As we build this policy agenda, here are key priorities that we think will shape A New Promise of Work in an AI economy:
Build the data infrastructure to understand and anticipate AI’s impact on work. We need timely, detailed data on how AI is affecting jobs, wages, industries, and different workers so people, businesses, and policymakers can anticipate disruption and respond effectively. Without it, decisions about workforce strategy, public investment, and career pathways won’t be as strong.
Make continuing skill-building a core feature of any policy response. Workers need a mix of foundational digital skills, AI literacy, and ongoing opportunities to upskill and reskill as work evolves. With accessible, affordable, and equitable ways to build skills throughout their adult lives, more people can adapt, advance, and share in the gains of a changing economy. This also means supporting small businesses, which employ half of the workforce, in adjusting to technological change in a way that helps workers upskill and advance.
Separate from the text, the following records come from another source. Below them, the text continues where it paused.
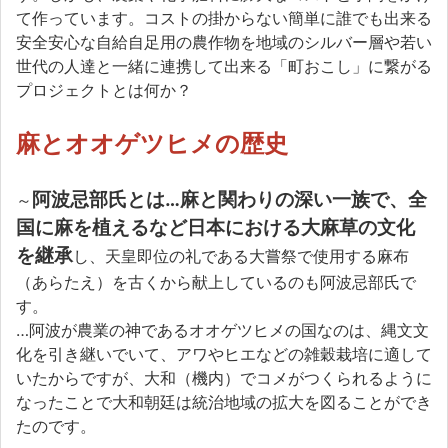
て作っています。コストの掛からない簡単に誰でも出来る
安全安心な自給自足用の農作物を地域のシルバー層や若い
世代の人達と一緒に連携して出来る「町おこし」に繋がる
プロジェクトとは何か？
麻とオオゲツヒメの歴史
阿波忌部氏とは…麻と関わりの深い一族で、全
～
国に麻を植えるなど日本における大麻草の文化
を継承
し、天皇即位の礼である大嘗祭で使用する麻布
（あらたえ）を古くから献上しているのも阿波忌部氏で
す。
…阿波が農業の神であるオオゲツヒメの国なのは、縄文文
化を引き継いでいて、アワやヒエなどの雑穀栽培に適して
いたからですが、大和（機内）でコメがつくられるように
なったことで大和朝廷は統治地域の拡大を図ることができ
たのです。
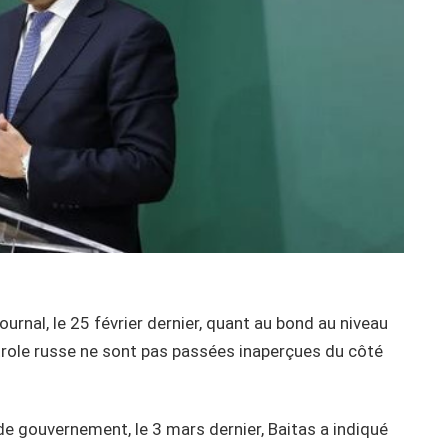
urnal, le 25 février dernier, quant au bond au niveau
role russe ne sont pas passées inaperçues du côté
 de gouvernement, le 3 mars dernier, Baitas a indiqué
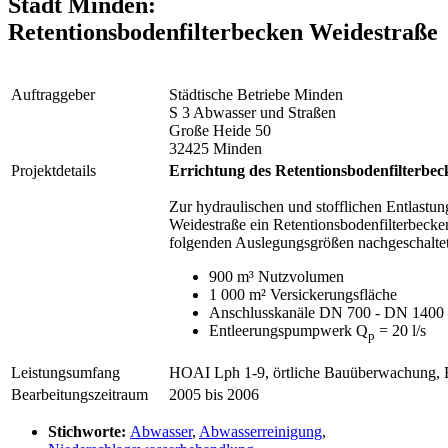
Stadt Minden:
Retentionsbodenfilterbecken Weidestraße
Auftraggeber
Städtische Betriebe Minden
S 3 Abwasser und Straßen
Große Heide 50
32425 Minden
Projektdetails
Errichtung des Retentionsbodenfilterbe
Zur hydraulischen und stofflichen Entlast
Weidestraße ein Retentionsbodenfilterbec
folgenden Auslegungsgrößen nachgeschaltet
900 m³ Nutzvolumen
1 000 m² Versickerungsfläche
Anschlusskanäle DN 700 - DN 1400
Entleerungspumpwerk Q
= 20 l/s
p
Leistungsumfang
HOAI Lph 1-9, örtliche Bauüberwachung, B
Bearbeitungszeitraum
2005 bis 2006
Stichworte:
Abwasser
,
Abwasserreinigung
,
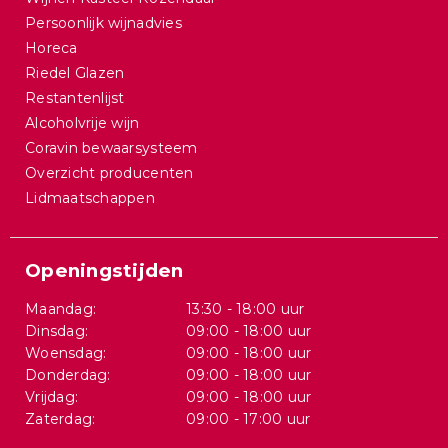
Persoonlijk wijnadvies
Horeca
Riedel Glazen
Restantenlijst
Alcoholvrije wijn
Coravin bewaarsysteem
Overzicht producenten
Lidmaatschappen
Openingstijden
Maandag:
13:30 - 18:00 uur
Dinsdag:
09:00 - 18:00 uur
Woensdag:
09:00 - 18:00 uur
Donderdag:
09:00 - 18:00 uur
Vrijdag:
09:00 - 18:00 uur
Zaterdag:
09:00 - 17:00 uur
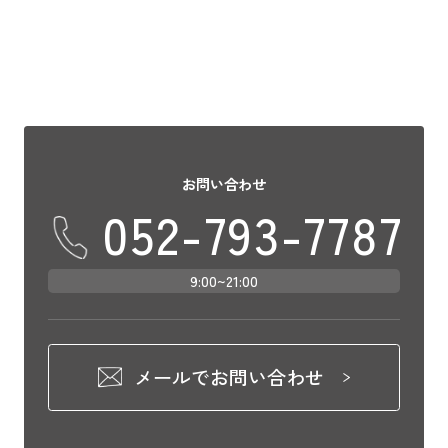
お問い合わせ
052-793-7787
9:00~21:00
メールでお問い合わせ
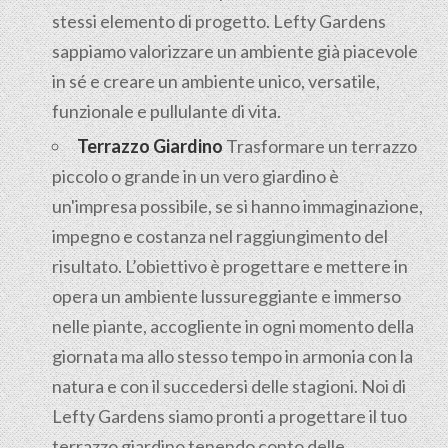
stessi elemento di progetto. Lefty Gardens
sappiamo valorizzare un ambiente già piacevole
in sé e creare un ambiente unico, versatile,
funzionale e pullulante di vita.
Terrazzo Giardino
Trasformare un terrazzo
piccolo o grande in un vero giardino è
un'impresa possibile, se si hanno immaginazione,
impegno e costanza nel raggiungimento del
risultato. L’obiettivo è progettare e mettere in
opera un ambiente lussureggiante e immerso
nelle piante, accogliente in ogni momento della
giornata ma allo stesso tempo in armonia con la
natura e con il succedersi delle stagioni. Noi di
Lefty Gardens siamo pronti a progettare il tuo
terrazzo giardino tenendo conto delle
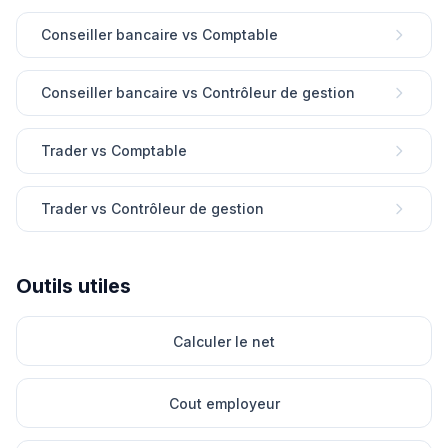
Conseiller bancaire vs Comptable
Conseiller bancaire vs Contrôleur de gestion
Trader vs Comptable
Trader vs Contrôleur de gestion
Outils utiles
Calculer le net
Cout employeur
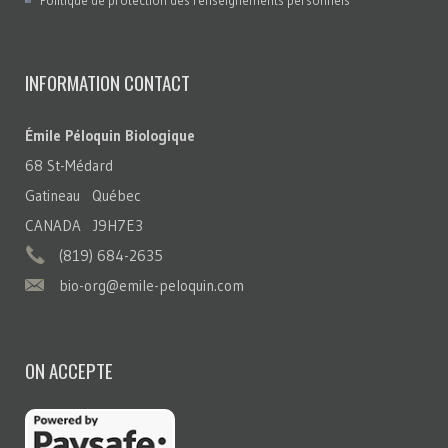
Politique de protection des renseignements personnels
INFORMATION CONTACT
Émile Péloquin Biologique
68 St-Médard
Gatineau Québec
CANADA J9H7E3
(819) 684-2635
bio-org@emile-peloquin.com
ON ACCEPTE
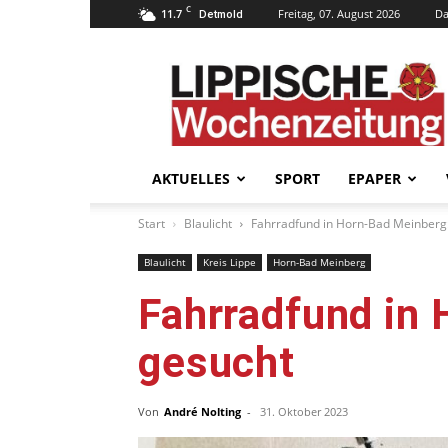
C
11.7
Freitag, 07. August 2026
Da
Detmold
Lippische
Wochenzeitung
–
LWZ24.de
AKTUELLES
SPORT
EPAPER
Start
Blaulicht
Fahrradfund in Horn-Bad Meinberg:
Blaulicht
Kreis Lippe
Horn-Bad Meinberg
Fahrradfund in 
gesucht
Von
André Nolting
-
31. Oktober 2023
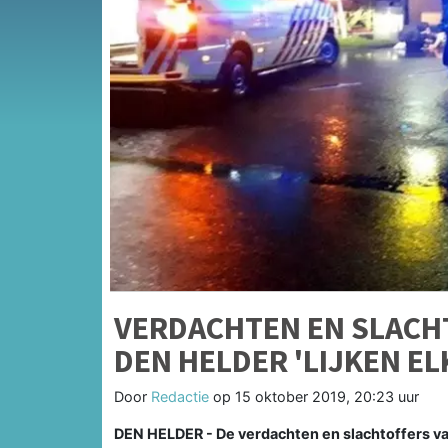
VERDACHTEN EN SLACHT
DEN HELDER 'LIJKEN EL
Door
Redactie
op
15 oktober 2019, 20:23 uur
DEN HELDER - De verdachten en slachtoffers van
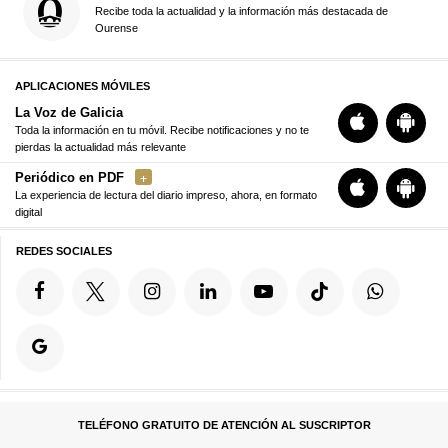
Recibe toda la actualidad y la información más destacada de
Ourense
APLICACIONES MÓVILES
La Voz de Galicia
Toda la información en tu móvil. Recibe notificaciones y no te
pierdas la actualidad más relevante
Periódico en PDF
La experiencia de lectura del diario impreso, ahora, en formato
digital
REDES SOCIALES
TELÉFONO GRATUITO DE ATENCIÓN AL SUSCRIPTOR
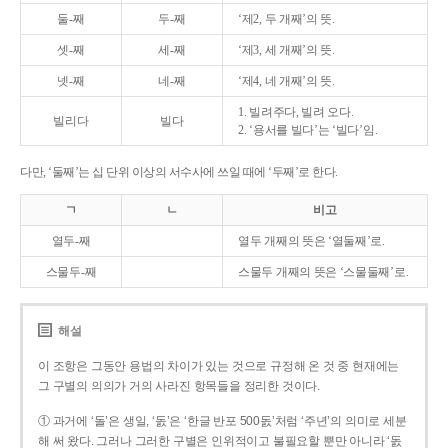
둘-째
두-째
‘제2, 두 개째’의 뜻.
셋-째
세-째
‘제3, 세 개째’의 뜻.
넷-째
네-째
‘제4, 네 개째’의 뜻.
1. 빌려주다, 빌려 오다.
빌리다
빌다
2. ‘용서를 빌다’는 ‘빌다’임.
다만, ‘둘째’는 십 단위 이상의 서수사에 쓰일 때에 ‘두째’로 한다.
ㄱ
ㄴ
비고
열두-째
열두 개째의 뜻은 ‘열둘째’로.
스물두-째
스물두 개째의 뜻은 ‘스물둘째’로.
해설
이 조항은 그동안 용법의 차이가 있는 것으로 규정해 온 것 중 현재에는
그 구별의 의의가 거의 사라진 항목들을 정리한 것이다.
① 과거에 ‘돌’은 생일, ‘돐’은 ‘한글 반포 500돐’처럼 ‘주년’의 의미로 세분
해 써 왔다. 그러나 그러한 구별은 인위적이고 불필요할 뿐만 아니라 ‘돐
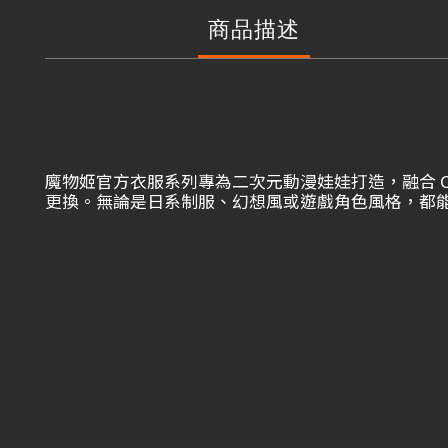
商品描述
魔物姬官方衣服系列專為二次元動漫娃娃打造，融合 C
更換。無論是日系制服、幻想風或遊戲角色風格，都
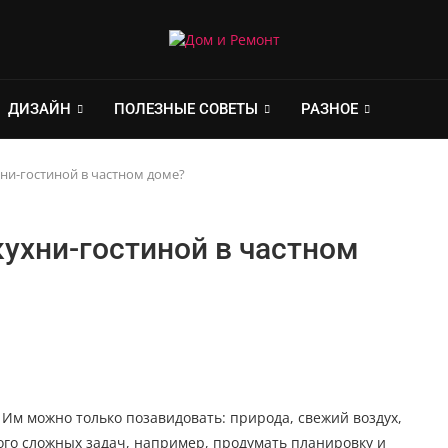
ДИЗАЙН
ПОЛЕЗНЫЕ СОВЕТЫ
РАЗНОЕ
ни-гостиной в частном доме?
ухни-гостиной в частном
Им можно только позавидовать: природа, свежий воздух,
ого сложных задач, например, продумать планировку и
Use AI deployment to expand good jobs. AI could enhance workers’ expertise, leading to higher pay, greater agency, and safer workplaces. Centering workers’ voices in how AI is designed and deployed can help improve job quality and productivity while limiting harmful use of the technology. AI won’t replace jobs centered on hands-on work, physical care, and human connection. Instead, AI can strengthen the quality and value of essential working-class careers.
Support stable transitions from job loss to re-employment. As work changes, people will need economic stability to make transitions, whether they’re training for a new job or building skills to adapt and advance in their current one. Providing that stability will require rethinking policies on income supports, access to health care and childcare, and unemployment and re-employment systems. It will also require ensuring that worker rights, anti-discrimination protections, and equal opportunity policies continue to safeguard workers.
Ensure workers share in productivity gains. Instead of using productivity gains only to cut costs, gains could be shared with workers in ways that improve their lives. That could include higher wages, employee ownership, more free time through new models of work, expanded opportunities for community service and civic engagement, and broader public services supported by economic growth.
The AI economy is already reshaping work, a trend that will accelerate in the years ahead. The choices our nation’s leaders make now will determine whether this transformation deepens existing inequalities or strengthens shared prosperity. While public policy won’t address every issue presented by such a significant shift, intentional workforce policies can equip and support workers to adapt to change and help them share in the gains they create. Our nation’s long-term economic outlook depends on it.